Menu

Important: This documentation is about an older version. It's relevant only to the release noted, many of the features and functions have been updated or replaced. Please view the current version.

Open source

Configure Grafana Mimir zone-aware replication

Zone-aware replication is the replication of data across failure domains. Zone-aware replication helps to avoid data loss during a domain outage. Grafana Mimir defines failure domains as zones, which includes, but are not limited to:

  • Availability zones
  • Data centers
  • Racks

Without zone-aware replication enabled, Grafana Mimir replicates data randomly across all component replicas, regardless of whether the replicas are running within the same zone. Even with a Grafana Mimir cluster deployed across multiple zones, the replicas for any given data could reside in the same zone. If an outage affects a zone containing multiple replicas, data loss might occur.

With zone-aware replication enabled, Grafana Mimir ensures data replication to replicas across different zones.

Warning: Ensure that you configure deployment tooling so that it is also zone-aware. The deployment tooling is responsible for executing rolling updates.

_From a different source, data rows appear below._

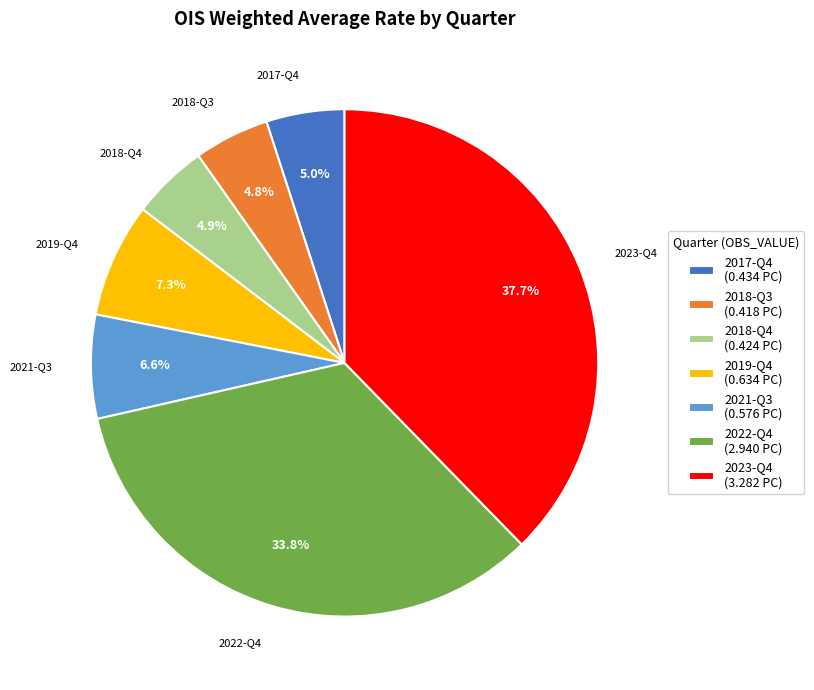

Does any single category account for the majority?

No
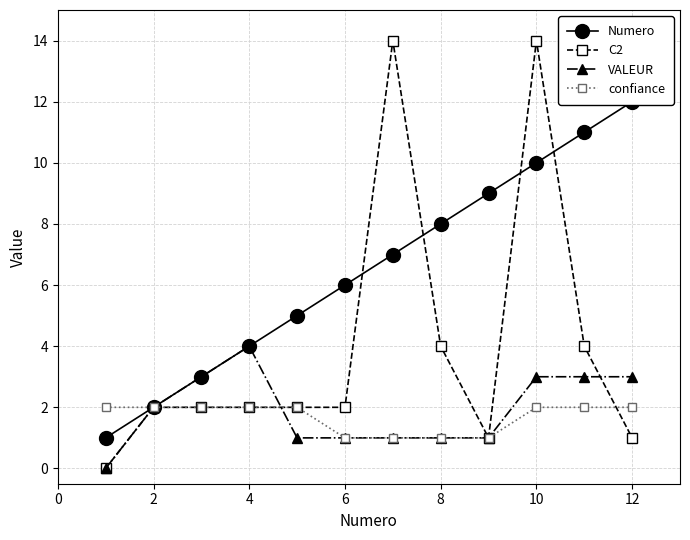

True or false: confiance has a value of 0 at 10.

False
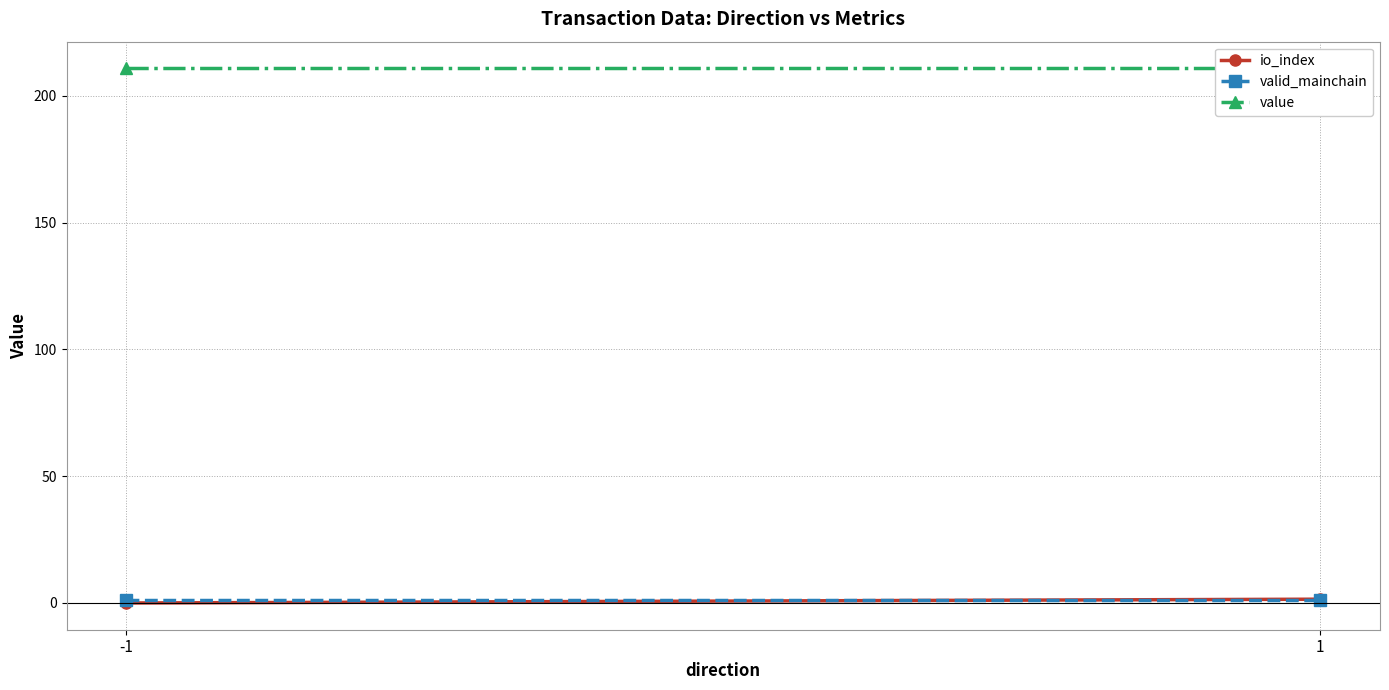

Which series has the largest total across all categories?

value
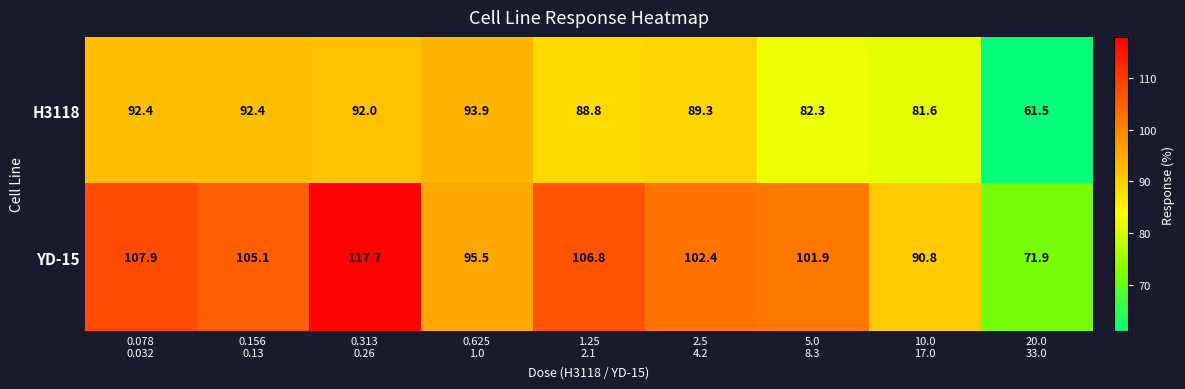

Reading left to right, transcribe all the data shown in this chart.

H3118: 92.4	92.4	92.0	93.9	88.8	89.3	82.3	81.6	61.5
YD-15: 107.9	105.1	117.7	95.5	106.8	102.4	101.9	90.8	71.9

Rolling updates should only update replicas in a single zone at any given time.

Grafana Mimir supports zone-aware replication for the following:

Configuring Alertmanager alerts replication

Zone-aware replication in the Alertmanager ensures that Grafana Mimir replicates alerts across -alertmanager.sharding-ring.replication-factor Alertmanager replicas, with one replica located in each zone.

To enable zone-aware replication for alerts:

  1. Configure the zone of each Alertmanager replica via the -alertmanager.sharding-ring.instance-availability-zone CLI flag or its respective YAML configuration parameter.
  2. Roll out Alertmanagers so that each Alertmanager replica runs with a configured zone.
  3. Set the -alertmanager.sharding-ring.zone-awareness-enabled=true CLI flag or its respective YAML configuration parameter for Alertmanagers.

Configuring ingester time series replication

Zone-aware replication in the ingester ensures that Grafana Mimir replicates each time series to -ingester.ring.replication-factor ingester replicas, with one replica located in each zone.

To enable zone-aware replication for time series:

  1. Configure the zone of each ingester replica via the -ingester.ring.instance-availability-zone CLI flag or its respective YAML configuration parameter.
  2. Roll out ingesters so that each ingester replica runs with a configured zone.
  3. Set the -ingester.ring.zone-awareness-enabled=true CLI flag or its respective YAML configuration parameter for distributors, ingesters, and queriers.

Note: The requests that the distributors receive are usually compressed, and the requests that the distributors send to the ingesters are uncompressed by default. This can result in increased cross-zone bandwidth costs (because at least two ingesters will be in different availability zones). If this cost is a concern, you can compress those requests by setting the -ingester.client.grpc-compression CLI flag, or its respective YAML configuration parameter, to snappy or gzip in the distributors.

Configuring store-gateway blocks replication

To enable zone-aware replication for the store-gateways, refer to Zone awareness.

Minimum number of zones

To ensure zone-aware replication, deploy Grafana Mimir across a number of zones equal-to or greater-than the configured replication factor. With a replication factor of 3, which is the default, deploy the Grafana Mimir cluster across at least three zones. Deploying Grafana Mimir clusters to more zones than the configured replication factor does not have a negative impact. Deploying Grafana Mimir clusters to fewer zones than the configured replication factor can cause writes to the replica to be missed, or can cause writes to fail completely.

If there are no more than floor(replication factor / 2) zones with failing replicas, reads and writes can withstand zone failures.

Unbalanced zones

To ensure that the workload across zones is balanced, run the same number of replicas of each component in each zone. When replica counts are unbalanced, zones with fewer replicas have higher resource utilization than those with more replicas.

Costs

Most cloud providers charge for inter-availability zone networking. Deploying Grafana Mimir with zone-aware replication across multiple cloud provider availability zones likely results in additional networking costs.

Kubernetes operator for simplifying rollouts of zone-aware components

The Kubernetes Rollout Operator is a Kubernetes operator that makes it easier for you to manage multi-availability-zone rollouts. Consider using the Kubernetes Rollout Operator when you run Grafana Mimir on Kubernetes with zone awareness enabled.

Enabling zone-awareness via the Grafana Mimir Jsonnet

Instead of configuring Grafana Mimir directly, you can use the Grafana Mimir Jsonnet to enable ingester and store-gateway zone awareness. To enable ingester and store-gateway zone awareness, set the top level multi_zone_store_gateway_enabled or multi_zone_ingester_enabled Jsonnet fields to true. These flags set the required Grafana Mimir configuration parameters that support ingester and store-gateway zone awareness.